@Zarty55
I think you may be misunderstanding what's going on. Here's a step by step of what happens in your example:
- The program starts
- You add your lurker.postswap assignment into the love.update() function
- The change is detected, lurker.preswap is called
- The hotswap occurs, main.lua is loaded and executed -- the new love.update() function (among the others) is set but is not run yet
- The (unchanged) lurker.postswap function is called
- Love enters the next frame and calls the new love.update() function, the assignment to lurker.postswap you added inside this function takes place.
This is the intended behaviour of lurker. To do what you're trying to do you could stick your assignment right in the file's body (outside of any function), that means when the hotswap occurs and the file is loaded and executed the assignment will take place immediately.
Ranguna259 wrote:Is all the code yours or did take some of it from somewhere else ?
Yes, I wrote it myself, you can check out the history, source and tests on the github -- some functions, eg lume.distance() use the standard approach and so are basically the same as nearly every other implementation of a distance function. I'm unsure what the intent of your question was?
MGinshe wrote:this is absolutely awesome. i've used Cupid before (which is really really nice) but it didn't have any functionality to limit how often it checks for modifications - it's also confusing as all hell to read, so i left it the hooked/protected functions thing sounds really interesting.
I had a little play around with using the same wrapping technique cupid uses for catching errors in the love callbacks -- I did have to do a little extra work because of the nature of the hotswapping but it seems to be working well so far! This means that if you introduce an error which only occurs in a call to love.update() the error is caught, if you fix the error the program will continue where it left off, with the new file in place.
Hopefully I can get the feature finished some time this evening and push the updates, I'll make a post to this thread when it's all updated and uploaded.

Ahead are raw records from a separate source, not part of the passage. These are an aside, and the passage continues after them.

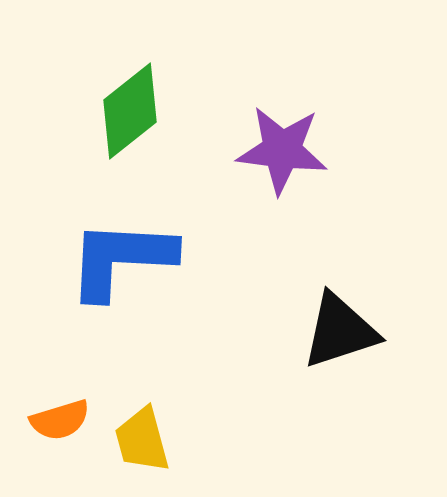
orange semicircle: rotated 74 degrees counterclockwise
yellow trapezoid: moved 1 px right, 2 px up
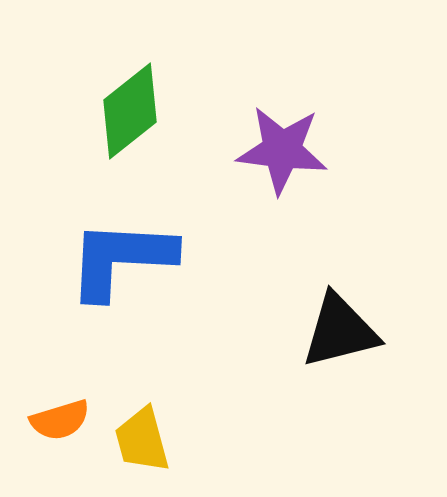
black triangle: rotated 4 degrees clockwise
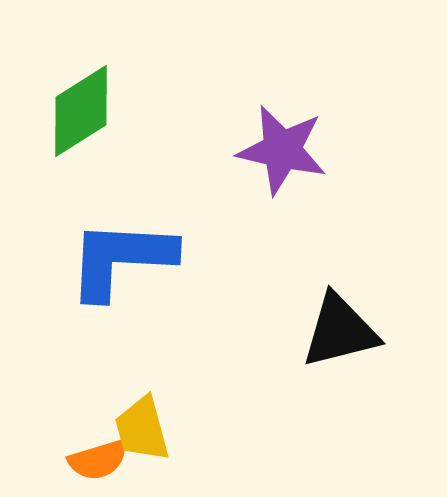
green diamond: moved 49 px left; rotated 6 degrees clockwise
purple star: rotated 6 degrees clockwise
orange semicircle: moved 38 px right, 40 px down
yellow trapezoid: moved 11 px up
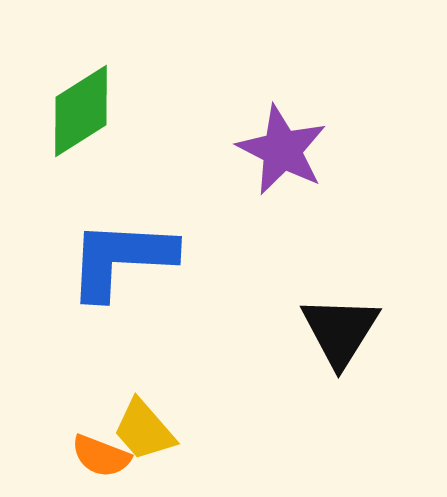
purple star: rotated 14 degrees clockwise
black triangle: rotated 44 degrees counterclockwise
yellow trapezoid: moved 2 px right, 1 px down; rotated 26 degrees counterclockwise
orange semicircle: moved 3 px right, 4 px up; rotated 38 degrees clockwise
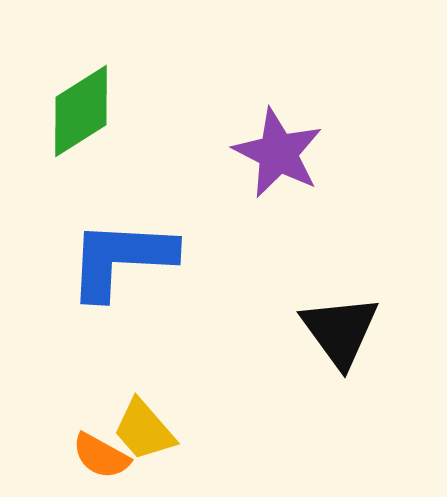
purple star: moved 4 px left, 3 px down
black triangle: rotated 8 degrees counterclockwise
orange semicircle: rotated 8 degrees clockwise
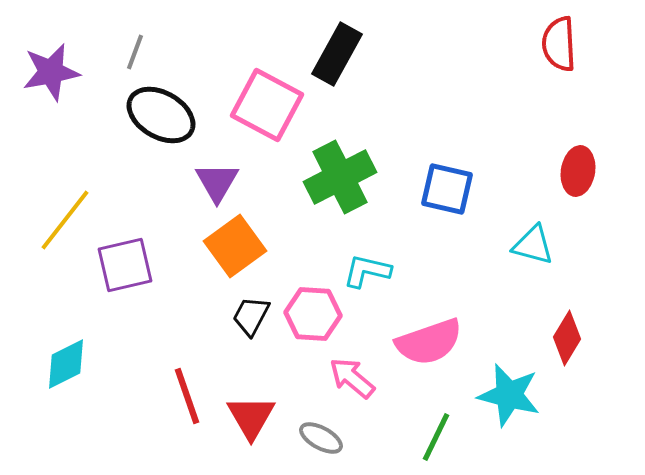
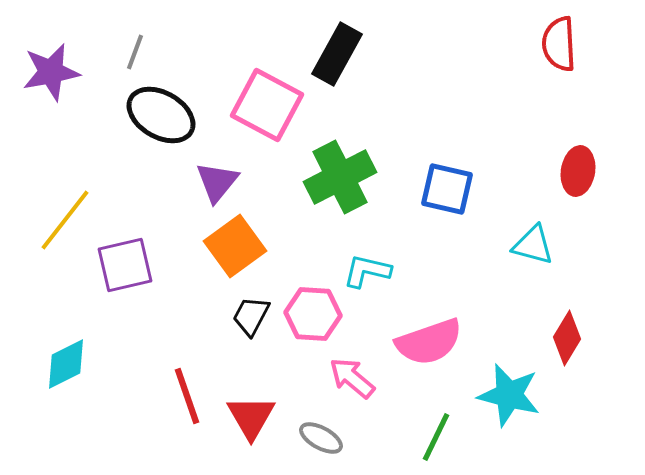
purple triangle: rotated 9 degrees clockwise
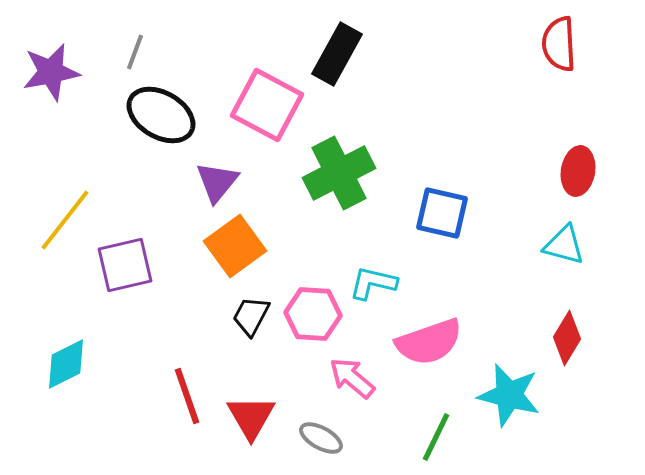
green cross: moved 1 px left, 4 px up
blue square: moved 5 px left, 24 px down
cyan triangle: moved 31 px right
cyan L-shape: moved 6 px right, 12 px down
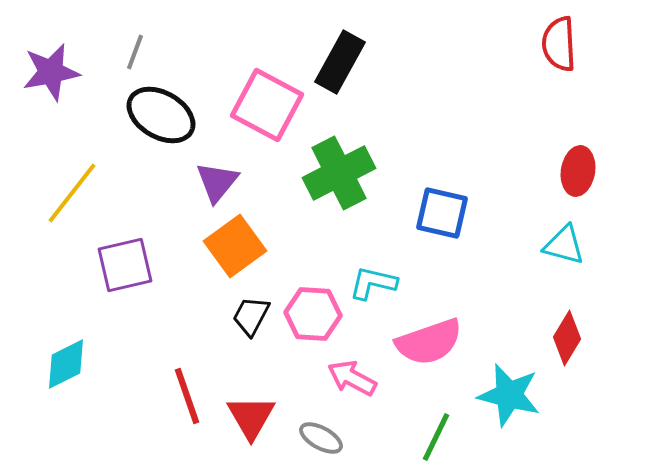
black rectangle: moved 3 px right, 8 px down
yellow line: moved 7 px right, 27 px up
pink arrow: rotated 12 degrees counterclockwise
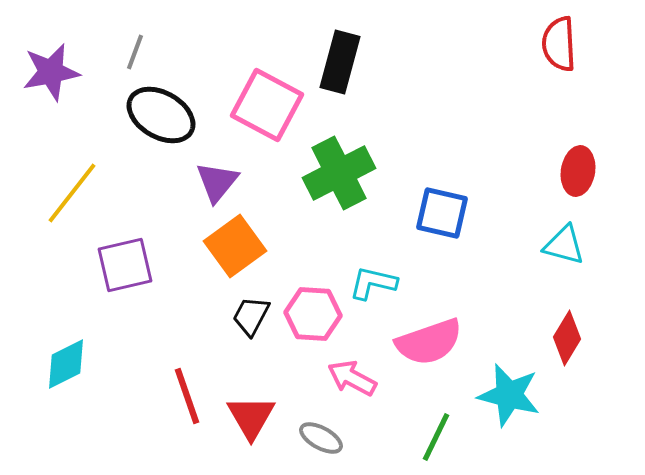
black rectangle: rotated 14 degrees counterclockwise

MGinshe wrote: i wrote a small threaded implementation of lurker. would be more than happy to upload if you want
I was put off using threads as I was unsure of how well hotswapping might work when we bring threads into the mix, I also wanted to keep thing simple and maintain compatibility with both love 0.8.0 and 0.9.0. You should definitely upload your version, it'd be interesting to take a look -- in addition, if you wanted to continue supporting a threaded version, you could fork the lurker repo on github and create a lurker-threaded repo or something to that effect.